Training Courses

Introduction

This is Vanlog’s educational offer that ranges from courses for R beginners to specialization courses. The specialist offer covers both particular analysis areas and advanced programming techniques to use technology to achieve the desired results.

Trainers have experience both in corporate and academic training, and they are active users of the techniques subjects of these courses for business solutions and research.

Data Science Courses (2 day courses)

1 . R for Data Science

This course aims to introduce the attendee to the modern R for Data Science.

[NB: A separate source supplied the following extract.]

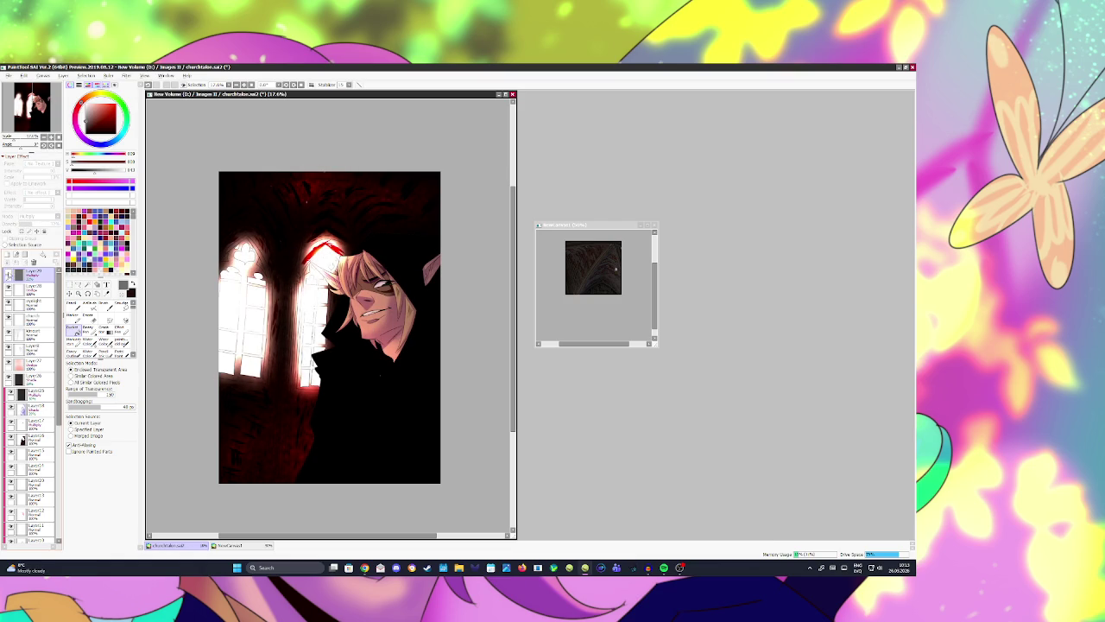
click(9, 276)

RStudio and the Tidyverse will be the core of tools to perform data manipulation, visualization, modelling and to perform exportation of the result in beautiful and simple reports.

Outline

  • An overview of the Data Science toolbox
  • Introduction to R and RStudio
  • Why Data Science with R
  • Advantages of an interpreted language
  • Data Objects for Continuous and Categorical Variables
  • Data Objects for Scalar, Vector and Matrices
  • Tables, Data Frames and Tibbles
  • Functions to wrap complex calculations
  • Data formats
  • Data Import
  • Missing data handling
  • Data Manipulation with Window functions
  • Relational Data Manipulation
  • Tidy datasets
  • Reproducible analysis with pipelines
  • Data Discovery
  • Data Visualization: box plots, density plots, histograms, bar charts, scatter and line plots
  • Introduction to the Grammar of Graphics
  • Introduction to Statistical Models
  • Iterative investigation method
  • Result presentation with RMarkdown Reports

What you will be able to do

  • Use data from several data sources
  • Tidy your dataset
  • Discover relations among your data
  • Create visualizations
  • Fit a model for your data
  • Deliver insights and results with a clear report or presentation

Duration

2 days

Pre requisites

None.

Audience

This course is a fundamental for every business area. Different example data can be used according to industry type, for a better understanding and faster use of the concepts.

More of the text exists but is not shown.